3.3.2 Runtime Base Images
A focused guide to Runtime Base Images, connecting core concepts with practical Docker and container operations.
Runtime base images provide a particular language's interpreter or virtual machine pre-installed on top of an operating system base, serving as the foundation for applications written in that language without requiring the runtime to be installed separately in every build.
What a Runtime Base Image Adds
Beyond a plain operating system base, a runtime base image includes the specific language environment an application needs to execute — an interpreter for dynamic languages, or a virtual machine for languages that compile to an intermediate bytecode.
FROM python:3.12-slim
FROM node:20-alpine
FROM eclipse-temurin:21-jre
Each of these provides a ready-to-use runtime for its respective language, eliminating the need to manually install and configure that runtime from a plain operating system base image.

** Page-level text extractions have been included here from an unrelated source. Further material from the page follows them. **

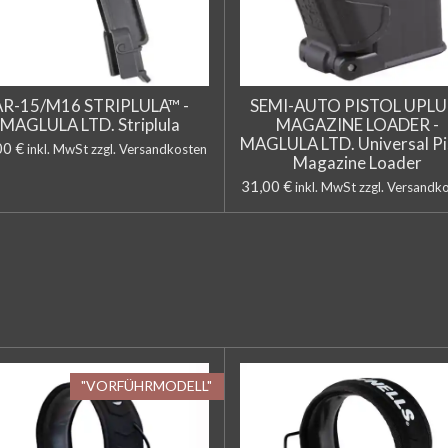
AR-15/M16 STRIPLULA™ -
SEMI-AUTO PISTOL UPLU
MAGLULA LTD. Striplula
MAGAZINE LOADER -
MAGLULA LTD. Universal Pi
00 €
inkl. MwSt zzgl. Versandkosten
Magazine Loader
31,00 €
inkl. MwSt zzgl. Versandk
"VORFÜHRMODELL"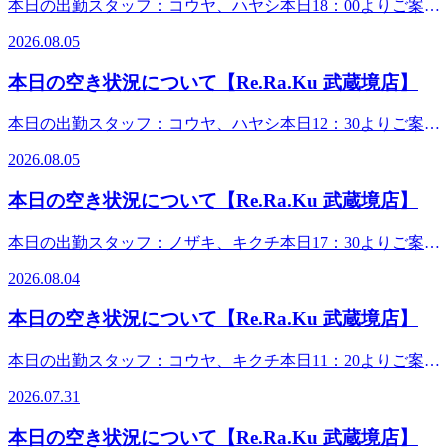
本日の出勤スタッフ：コウヤ、ハヤシ本日18：00よりご案内
可能です。 蒸し暑いですが、若干風を感じる日和です。皆
2026.08.05
様、体調は整っていますか。一日のお疲れにフットケアはい
かがでしょうか。ボディケアとセットで、首から下をしっか
本日の空き状況について【Re.Ra.Ku 武蔵境店】
りとアプローチできます。お仕事帰り、お気軽にお立ち寄り
ください。さて、真夏にお送りする、新キャンペーンです。
本日の出勤スタッフ：コウヤ、ハヤシ本日12：30よりご案内
7月18日より「Re.Ra.Ku PAY」と「スペシャル・バリューチ
可能です。 蒸し暑い日々が続いておりますが、本日は少し
ケット」のWアタックで、サマーチャージキャンペーンを開
2026.08.05
気温が下がり、過ごしやすいですね。体調管理はいかがでし
始しました！Re.Ra.Ku PAYのチャージか、紙のバリューチ
ょうか。日常生活で、お身体にお疲れを感じていませんか。
ケット購入でお得な10％増額サービスが!?さ・ら・に……！
本日の空き状況について【Re.Ra.Ku 武蔵境店】
ボディケア60分以上で、3体勢しっかりアプローチできま
7月18日～7月31日はプレミアム期間となっておりまして……
す。お仕事帰り、お出かけの際、お気軽にご来店ください。
なんと、最大42％の爆上げ増額をやっちゃいます！チャンス
本日の出勤スタッフ：ノザキ、キクチ本日17：30よりご案内
さて、真夏にお送りする、新キャンペーンです。7月18日よ
はなんと1回キリ！この夏のビッグボーナスを見逃す手はあ
可能です。 本日は、8月4日火曜日。皆様、如何お過ごしで
り「Re.Ra.Ku PAY」と「スペシャル・バリューチケット」
2026.08.04
りません！ともかく、当店にご来店いただくか、お電話くだ
すか。今日は、カラッとした暑さわりと過ごしやすいです
のWアタックで、サマーチャージキャンペーンを開始しまし
さい！詳しくご説明いたします！夏季限定! 「爽快ヘッドス
ね！週の始まり、是非、当店でお身体ほぐされては如何です
た！Re.Ra.Ku PAYのチャージか、紙のバリューチケット購
本日の空き状況について【Re.Ra.Ku 武蔵境店】
パ」例年大好評の爽やか企画が今年も始まりました!-5℃の
か。軽い身体で8月を元気に楽しく乗り切りましょう。さ
入でお得な10％増額サービスが!?さ・ら・に……！8月1日～
炭酸泡のシュワシュワを楽しみながら、炭酸ガスの血行誘導
て、真夏にお送りする、新キャンペーンです。7月18日より
9月23日はプレミアム期間となっておりまして……なんと、
本日の出勤スタッフ：コウヤ、キクチ本日11：20よりご案内
効果でお疲れスッキリ!今年は【ブルーミングリモーネ】
「Re.Ra.Ku PAY」と「スペシャル・バリューチケット」の
最大42％の爆上げ増額をやっちゃいます！チャンスはなんと
可能です。 本日は、7月31日金曜日。皆様、如何お過ごしで
&amp;【ソフトラベンダー】の2つのフレーバーをご用意し
Wアタックで、サマーチャージキャンペーンを開始しまし
2026.07.31
1回キリ！この夏のビッグボーナスを見逃す手はありませ
ました。頭の上で刺激的な泡を感じながら、一足先に花火気
すか。おとといの満月🌕美しかったですね！うっとりロマン
た！Re.Ra.Ku PAYのチャージか、紙のバリューチケット購
ん！ともかく、当店にご来店いただくか、お電話ください！
分を先取りしちゃいましょう!詳しくはスタッフまで!また、
チックな気持ちになりますよね。真夏の満月、涼しげで最
入でお得な10％増額サービスが!?さ・ら・に……！7月18日
本日の空き状況について【Re.Ra.Ku 武蔵境店】
詳しくご説明いたします！夏季限定! 「爽快ヘッドスパ」例
只今、オーブ認証時に330円で爽快ヘッドスパ10分が体験で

Matching Runtime Versions Precisely
Because application behavior can depend on the exact runtime version, pinning a specific version of a runtime base image, rather than relying on a loosely specified major version, helps ensure consistent behavior across builds.
FROM python:3.12.3-slim
Runtime-Only vs. Full Development Images
Many runtime base images come in multiple variants: a fuller image including build tools and a compiler suitable for development, and a slimmer runtime-only image intended for the final production build, often used together in a multi-stage build.
FROM python:3.12 AS build
RUN pip install --target=/deps -r requirements.txt
FROM python:3.12-slim
COPY --from=build /deps /deps
COPY . /app
Choosing a Runtime Base Image Variant
The choice between a full, slim, or Alpine-based variant of a given runtime image generally follows the same tradeoffs as choosing between operating system bases more broadly: size and security surface versus compatibility and convenience.
docker images python
Why Runtime Base Images Matter
Runtime base images remove a substantial amount of repetitive setup work from every application written in a given language, letting a Dockerfile focus on application-specific concerns rather than re-installing and configuring a language runtime from scratch in every project.